Write out the data below in full, unchanged, minus the images.

> Page-level text extractions
* * * *

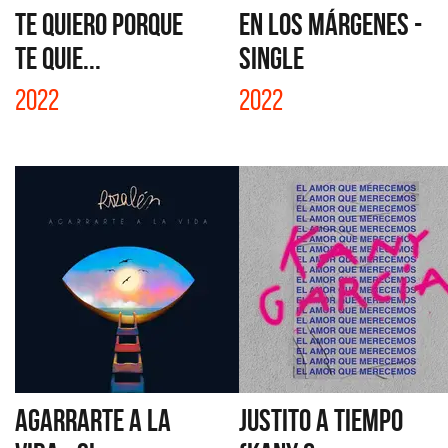
TE QUIERO PORQUE
EN LOS MÁRGENES -
TE QUIE...
SINGLE
2022
2022
AGARRARTE A LA
JUSTITO A TIEMPO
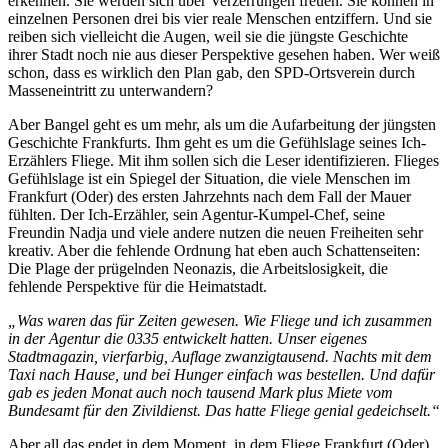
erkennen. Sie werden sich über Verzerrungen freuen. Sie können in
einzelnen Personen drei bis vier reale Menschen entziffern. Und sie
reiben sich vielleicht die Augen, weil sie die jüngste Geschichte
ihrer Stadt noch nie aus dieser Perspektive gesehen haben. Wer weiß
schon, dass es wirklich den Plan gab, den SPD-Ortsverein durch
Masseneintritt zu unterwandern?
Aber Bangel geht es um mehr, als um die Aufarbeitung der jüngsten
Geschichte Frankfurts. Ihm geht es um die Gefühlslage seines Ich-
Erzählers Fliege. Mit ihm sollen sich die Leser identifizieren. Flieges
Gefühlslage ist ein Spiegel der Situation, die viele Menschen im
Frankfurt (Oder) des ersten Jahrzehnts nach dem Fall der Mauer
fühlten. Der Ich-Erzähler, sein Agentur-Kumpel-Chef, seine
Freundin Nadja und viele andere nutzen die neuen Freiheiten sehr
kreativ. Aber die fehlende Ordnung hat eben auch Schattenseiten:
Die Plage der prügelnden Neonazis, die Arbeitslosigkeit, die
fehlende Perspektive für die Heimatstadt.
„Was waren das für Zeiten gewesen. Wie Fliege und ich zusammen
in der Agentur die 0335 entwickelt hatten. Unser eigenes
Stadtmagazin, vierfarbig, Auflage zwanzigtausend. Nachts mit dem
Taxi nach Hause, und bei Hunger einfach was bestellen. Und dafür
gab es jeden Monat auch noch tausend Mark plus Miete vom
Bundesamt für den Zivildienst. Das hatte Fliege genial gedeichselt.“
Aber all das endet in dem Moment, in dem Fliege Frankfurt (Oder)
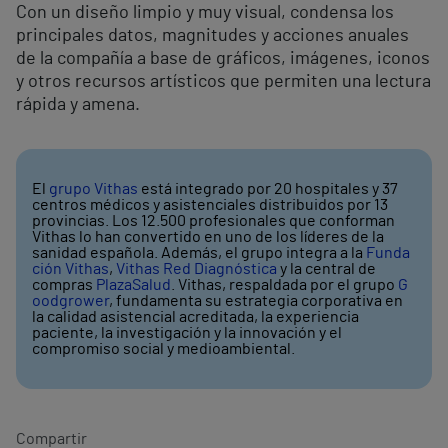
Con un diseño limpio y muy visual, condensa los
principales datos, magnitudes y acciones anuales
de la compañía a base de gráficos, imágenes, iconos
y otros recursos artísticos que permiten una lectura
rápida y amena.
El
grupo Vithas
está integrado por 20 hospitales y 37
centros médicos y asistenciales distribuidos por 13
provincias. Los 12.500 profesionales que conforman
Vithas lo han convertido en uno de los líderes de la
sanidad española. Además, el grupo integra a la
Funda
ción Vithas
,
Vithas Red Diagnóstica
y la central de
compras
PlazaSalud
. Vithas, respaldada por el grupo
G
oodgrower
, fundamenta su estrategia corporativa en
la calidad asistencial acreditada, la experiencia
paciente, la investigación y la innovación y el
compromiso social y medioambiental.
Compartir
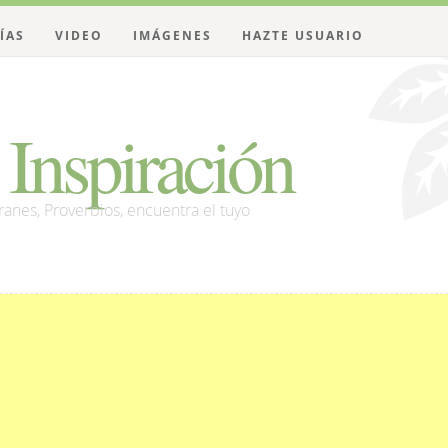
ÍAS
VIDEO
IMÁGENES
HAZTE USUARIO
Inspiración
franes, Proverbios, encuentra el tuyo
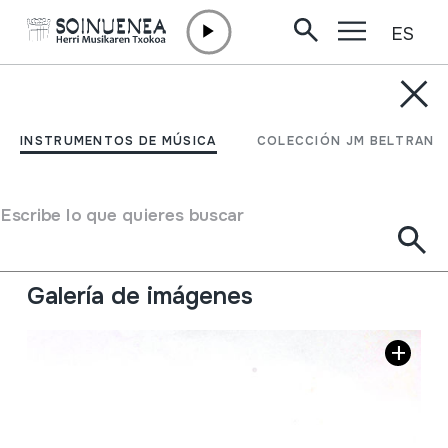
ES
Ir directamente al contenido
INSTRUMENTOS DE MÚSICA
TXIFLOA
INSTRUMENTOS DE MÚSICA
COLECCIÓN JM BELTRAN
Autor
Ez dakigu.
Tipo de Instrumento de música
Escribe lo que quieres buscar
Aerófonos
->
Flautas
->
Recta (de una mano) +
flautillas
Galería de imágenes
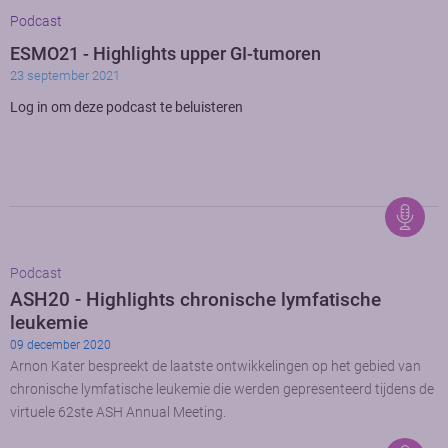
Podcast
ESMO21 - Highlights upper GI-tumoren
23 september 2021
Log in om deze podcast te beluisteren
Podcast
ASH20 - Highlights chronische lymfatische
leukemie
09 december 2020
Arnon Kater bespreekt de laatste ontwikkelingen op het gebied van
chronische lymfatische leukemie die werden gepresenteerd tijdens de
virtuele 62ste ASH Annual Meeting.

* * * *

> Output for this exercise
TE QUIERO PORQUE
EN LOS MÁRGENES -
TE QUIE...
SINGLE
2022
2022
AGARRARTE A LA
JUSTITO A TIEMPO
erkennen. Sie werden sich über Verzerrungen freuen. Sie können in
einzelnen Personen drei bis vier reale Menschen entziffern. Und sie
reiben sich vielleicht die Augen, weil sie die jüngste Geschichte
ihrer Stadt noch nie aus dieser Perspektive gesehen haben. Wer weiß
schon, dass es wirklich den Plan gab, den SPD-Ortsverein durch
Masseneintritt zu unterwandern?
Aber Bangel geht es um mehr, als um die Aufarbeitung der jüngsten
Geschichte Frankfurts. Ihm geht es um die Gefühlslage seines Ich-
Erzählers Fliege. Mit ihm sollen sich die Leser identifizieren. Flieges
Gefühlslage ist ein Spiegel der Situation, die viele Menschen im
Frankfurt (Oder) des ersten Jahrzehnts nach dem Fall der Mauer
fühlten. Der Ich-Erzähler, sein Agentur-Kumpel-Chef, seine
Freundin Nadja und viele andere nutzen die neuen Freiheiten sehr
kreativ. Aber die fehlende Ordnung hat eben auch Schattenseiten:
Die Plage der prügelnden Neonazis, die Arbeitslosigkeit, die
fehlende Perspektive für die Heimatstadt.
„Was waren das für Zeiten gewesen. Wie Fliege und ich zusammen
in der Agentur die 0335 entwickelt hatten. Unser eigenes
Stadtmagazin, vierfarbig, Auflage zwanzigtausend. Nachts mit dem
Taxi nach Hause, und bei Hunger einfach was bestellen. Und dafür
gab es jeden Monat auch noch tausend Mark plus Miete vom
Bundesamt für den Zivildienst. Das hatte Fliege genial gedeichselt.“
Aber all das endet in dem Moment, in dem Fliege Frankfurt (Oder)
Con un diseño limpio y muy visual, condensa los
principales datos, magnitudes y acciones anuales
de la compañía a base de gráficos, imágenes, iconos
y otros recursos artísticos que permiten una lectura
rápida y amena.
El
grupo Vithas
está integrado por 20 hospitales y 37
centros médicos y asistenciales distribuidos por 13
provincias. Los 12.500 profesionales que conforman
Vithas lo han convertido en uno de los líderes de la
sanidad española. Además, el grupo integra a la
Funda
ción Vithas
,
Vithas Red Diagnóstica
y la central de
compras
PlazaSalud
. Vithas, respaldada por el grupo
G
oodgrower
, fundamenta su estrategia corporativa en
la calidad asistencial acreditada, la experiencia
paciente, la investigación y la innovación y el
compromiso social y medioambiental.
Compartir
ÍAS
VIDEO
IMÁGENES
HAZTE USUARIO
Inspiración
franes, Proverbios, encuentra el tuyo
ES
Ir directamente al contenido
INSTRUMENTOS DE MÚSICA
TXIFLOA
INSTRUMENTOS DE MÚSICA
COLECCIÓN JM BELTRAN
Autor
Ez dakigu.
Tipo de Instrumento de música
Escribe lo que quieres buscar
Aerófonos
->
Flautas
->
Recta (de una mano) +
flautillas
Galería de imágenes
Podcast
ESMO21 - Highlights upper GI-tumoren
23 september 2021
Log in om deze podcast te beluisteren
Podcast
ASH20 - Highlights chronische lymfatische
leukemie
09 december 2020
Arnon Kater bespreekt de laatste ontwikkelingen op het gebied van
chronische lymfatische leukemie die werden gepresenteerd tijdens de
virtuele 62ste ASH Annual Meeting.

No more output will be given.